Hugh Person entered the library, a comfortably furnished but decidedly old-fashioned and quite inadequately lighted room, lined with encyclopedias, dictionaries, directories, and the author's copies of the author's books in multiple editions and translations. He sat down in a club chair and drew a list of points to be discussed from his briefcase. The two main questions were: how to alter certain much too recognizable people in the typescript of Tralatitions and what to do with that commercially impossible title.

Presently R. came in. He had not shaved for three or four days and wore ridiculous blue overalls which he found convenient for distributing about him the tools of his profession, such as pencils, ball pens, three pairs of glasses, cards, jumbo clips, elastic bands, and – in an invisible state – the dagger which after a few words of welcome he pointed at our Person.

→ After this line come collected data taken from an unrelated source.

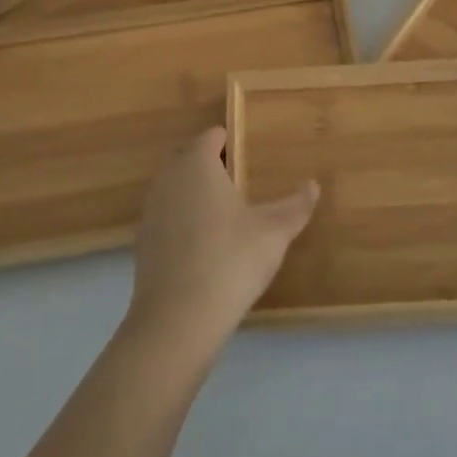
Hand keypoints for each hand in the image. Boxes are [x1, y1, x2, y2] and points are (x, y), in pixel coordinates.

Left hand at [124, 127, 317, 364]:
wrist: (177, 320)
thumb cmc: (230, 261)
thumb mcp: (273, 233)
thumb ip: (295, 206)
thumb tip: (313, 185)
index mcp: (197, 164)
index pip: (211, 136)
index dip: (229, 141)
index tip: (248, 155)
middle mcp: (169, 179)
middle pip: (186, 157)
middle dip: (208, 162)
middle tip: (237, 180)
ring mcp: (151, 210)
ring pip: (173, 186)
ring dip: (192, 191)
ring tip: (222, 212)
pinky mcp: (143, 242)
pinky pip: (165, 216)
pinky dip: (180, 220)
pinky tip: (202, 245)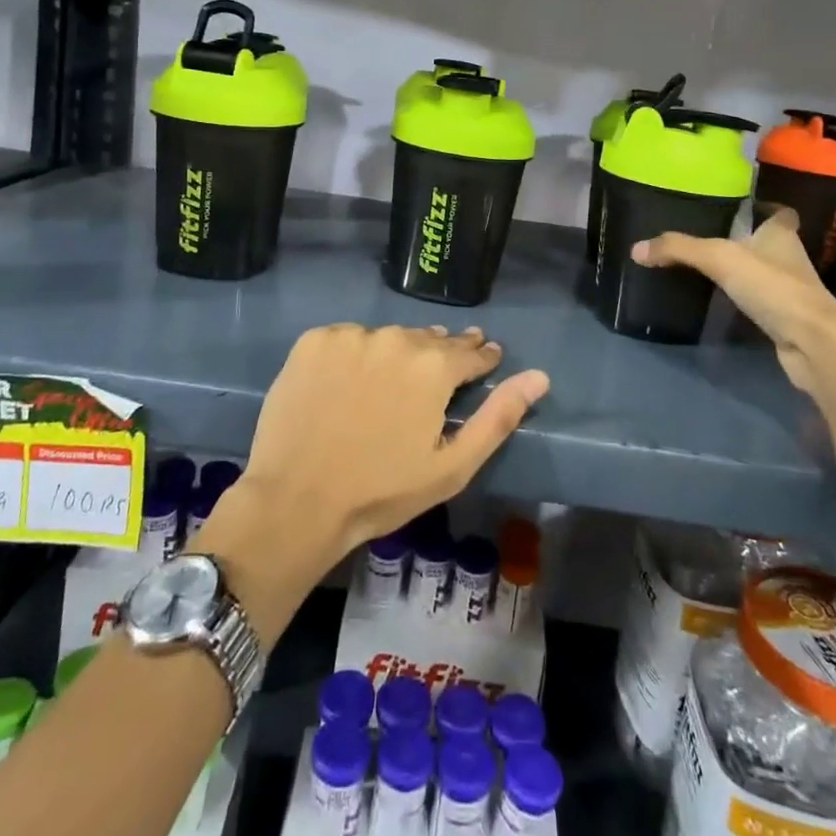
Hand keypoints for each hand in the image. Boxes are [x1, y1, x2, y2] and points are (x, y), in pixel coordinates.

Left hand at [239, 324, 549, 563]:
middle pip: (428, 341)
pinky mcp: (314, 341)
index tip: (486, 359)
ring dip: (395, 354)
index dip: (481, 357)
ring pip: (387, 338)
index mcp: (434, 366)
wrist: (296, 500)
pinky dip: (354, 355)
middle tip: (436, 376)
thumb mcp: (453, 466)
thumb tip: (539, 377)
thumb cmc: (382, 491)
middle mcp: (396, 338)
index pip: (470, 351)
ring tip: (391, 381)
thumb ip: (499, 416)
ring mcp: (351, 335)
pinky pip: (348, 340)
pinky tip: (348, 382)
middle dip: (439, 355)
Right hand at [630, 208, 835, 397]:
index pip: (779, 213)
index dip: (765, 208)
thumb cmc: (773, 286)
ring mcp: (790, 290)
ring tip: (708, 267)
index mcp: (780, 234)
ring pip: (765, 272)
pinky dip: (745, 299)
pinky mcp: (786, 319)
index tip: (742, 207)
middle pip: (769, 242)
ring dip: (744, 270)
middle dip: (746, 239)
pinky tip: (722, 301)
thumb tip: (636, 249)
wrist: (813, 343)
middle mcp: (789, 258)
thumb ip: (679, 249)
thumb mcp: (719, 258)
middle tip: (710, 236)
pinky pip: (761, 301)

"I can only repeat," he said, collapsing in the armchair vacated by Hugh and motioning him to a similar one opposite, "what I said not once but often already: you can alter a cat but you cannot alter my characters. As to the title, which is a perfectly respectable synonym of the word 'metaphor,' no savage steeds will pull it from under me. My doctor advised Tamworth to lock up my cellar, which he did and concealed the key which the locksmith will not be able to duplicate before Monday and I'm too proud, you know, to buy the cheap wines they have in the village, so all I can offer you – you shake your head in advance and you're jolly right, son – is a can of apricot juice. Now allow me to talk to you about titles and libels. You know, that letter you wrote me tickled me black in the face. I have been accused of trifling with minors, but my minor characters are untouchable, if you permit me a pun."

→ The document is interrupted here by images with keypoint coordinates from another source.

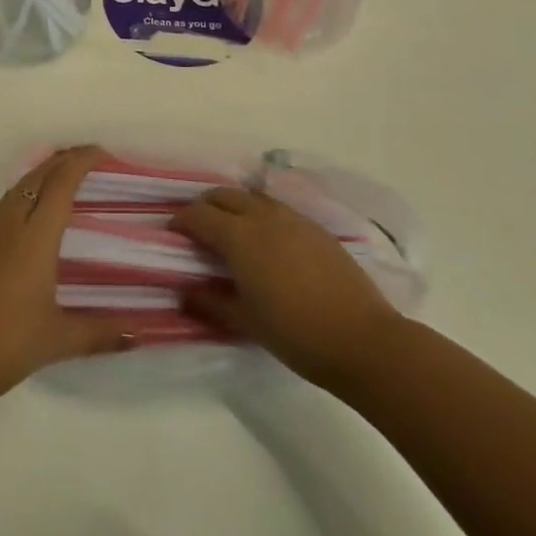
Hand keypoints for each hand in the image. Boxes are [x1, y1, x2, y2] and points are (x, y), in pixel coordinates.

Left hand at [0, 146, 130, 412]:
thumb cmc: (8, 344)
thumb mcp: (60, 339)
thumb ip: (102, 333)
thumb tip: (141, 334)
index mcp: (35, 235)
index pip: (61, 182)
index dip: (82, 161)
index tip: (104, 153)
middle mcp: (10, 221)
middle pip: (40, 174)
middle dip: (66, 159)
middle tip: (93, 159)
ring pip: (20, 183)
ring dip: (45, 171)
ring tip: (68, 175)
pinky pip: (7, 200)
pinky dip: (28, 188)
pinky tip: (35, 206)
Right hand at [171, 186, 399, 387]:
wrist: (362, 340)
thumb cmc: (296, 333)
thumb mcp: (246, 323)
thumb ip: (211, 304)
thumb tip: (184, 293)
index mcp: (239, 236)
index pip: (199, 215)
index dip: (181, 221)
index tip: (173, 233)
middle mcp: (262, 216)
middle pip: (224, 195)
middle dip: (205, 206)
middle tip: (198, 229)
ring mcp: (292, 218)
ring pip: (252, 197)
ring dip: (234, 206)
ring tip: (232, 230)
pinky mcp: (315, 227)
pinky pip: (277, 208)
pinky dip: (261, 214)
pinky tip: (268, 240)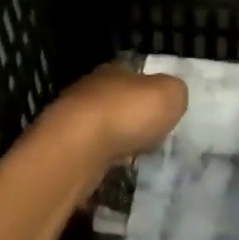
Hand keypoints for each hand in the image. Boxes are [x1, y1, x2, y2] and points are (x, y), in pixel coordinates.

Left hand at [39, 63, 187, 169]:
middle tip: (152, 134)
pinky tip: (114, 170)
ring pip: (101, 126)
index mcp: (114, 69)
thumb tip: (171, 95)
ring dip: (115, 139)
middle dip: (132, 116)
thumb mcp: (169, 94)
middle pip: (116, 99)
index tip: (163, 108)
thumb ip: (174, 91)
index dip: (150, 88)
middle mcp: (90, 89)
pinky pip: (91, 152)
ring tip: (135, 155)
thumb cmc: (127, 113)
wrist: (76, 148)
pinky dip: (102, 160)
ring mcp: (72, 119)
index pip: (134, 73)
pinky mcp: (64, 148)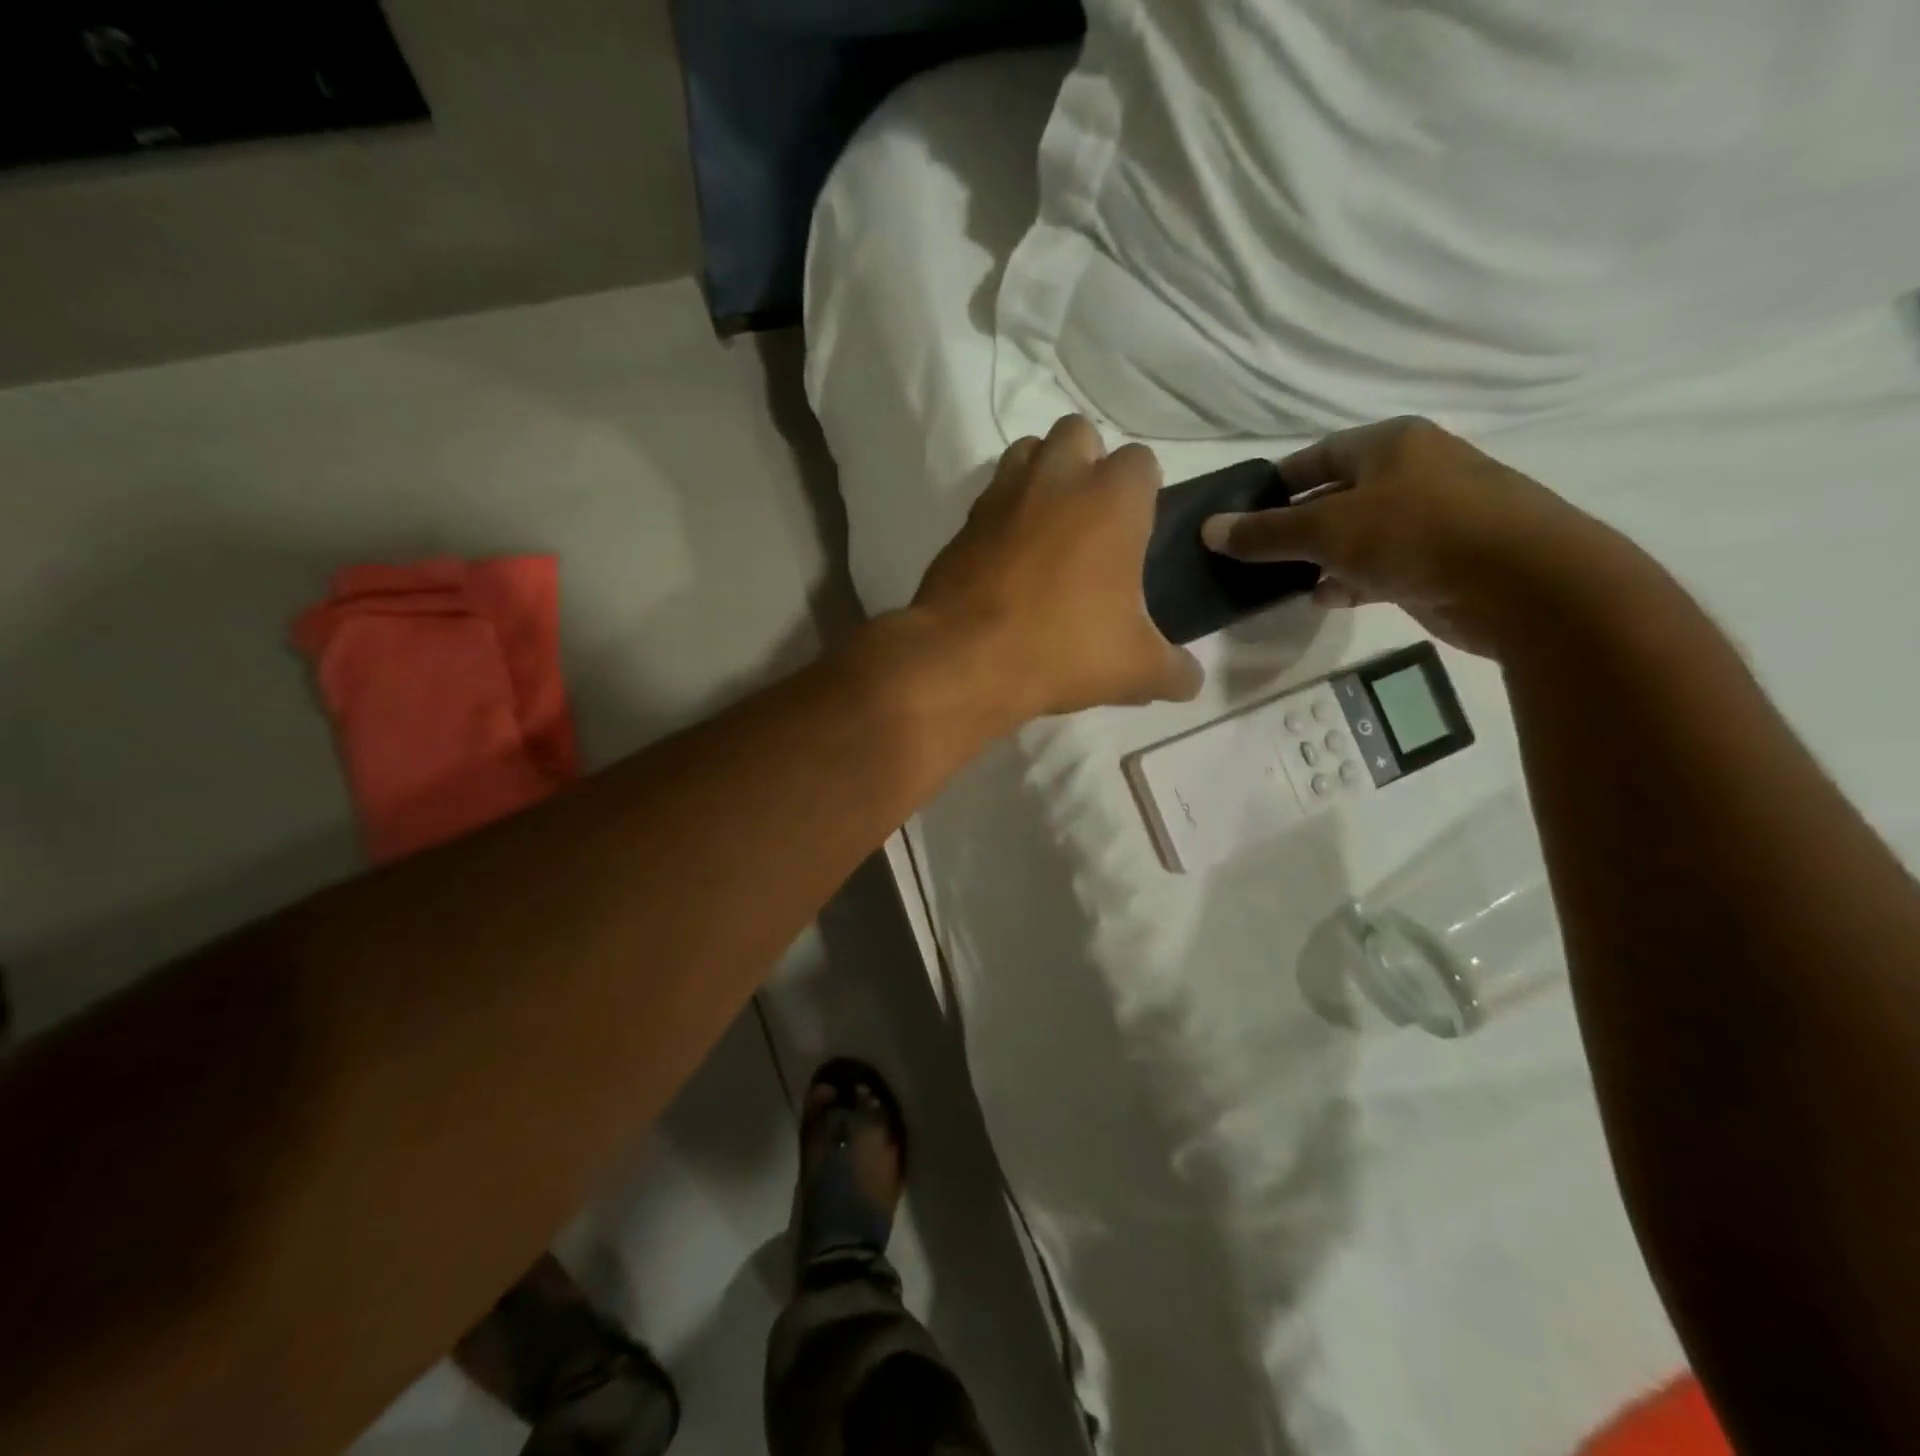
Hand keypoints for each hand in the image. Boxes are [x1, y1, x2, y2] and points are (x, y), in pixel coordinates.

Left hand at [910, 415, 1203, 718]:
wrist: (964, 660)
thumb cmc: (1063, 650)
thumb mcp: (1136, 669)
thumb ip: (1174, 670)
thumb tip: (1191, 681)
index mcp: (1111, 499)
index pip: (1141, 461)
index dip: (1144, 492)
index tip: (1138, 532)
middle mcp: (1056, 479)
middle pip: (1079, 434)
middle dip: (1089, 464)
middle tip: (1092, 522)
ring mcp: (1002, 495)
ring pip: (1027, 452)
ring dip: (1043, 475)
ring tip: (1049, 528)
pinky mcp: (963, 522)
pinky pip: (991, 497)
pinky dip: (1004, 513)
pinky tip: (1009, 557)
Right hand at [1200, 417, 1608, 656]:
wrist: (1524, 582)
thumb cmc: (1418, 533)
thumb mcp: (1327, 528)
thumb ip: (1265, 532)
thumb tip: (1208, 529)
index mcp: (1391, 444)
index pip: (1316, 456)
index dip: (1276, 483)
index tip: (1241, 514)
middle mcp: (1413, 472)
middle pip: (1335, 495)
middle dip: (1294, 526)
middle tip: (1254, 554)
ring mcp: (1432, 517)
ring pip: (1357, 535)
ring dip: (1320, 557)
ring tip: (1281, 581)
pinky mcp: (1442, 560)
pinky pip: (1381, 565)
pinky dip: (1352, 579)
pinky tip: (1326, 598)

He went on to explain that if your true artist had chosen to form a character on the basis of a living individual, any rewriting aimed at disguising that character was tantamount to destroying the living prototype as would driving, you know, a pin through a little doll of clay, and the girl next door falls dead. If the composition was artistic, if it held not only water but wine, then it was invulnerable in one sense and horribly fragile in another. Fragile, because when a timid editor made the artist change "slender" to "plump," or "brown" to "blond" he disfigured both the image and the niche where it stood and the entire chapel around it; and invulnerable, because no matter how drastically you changed the image, its prototype would remain recognizable by the shape of the hole left in the texture of the tale. But apart from all that, the customers whom he was accused of portraying were much too cool to announce their presence and their resentment. In fact they would rather enjoy listening to the tattle in literary salons with a little knowing air, as the French say.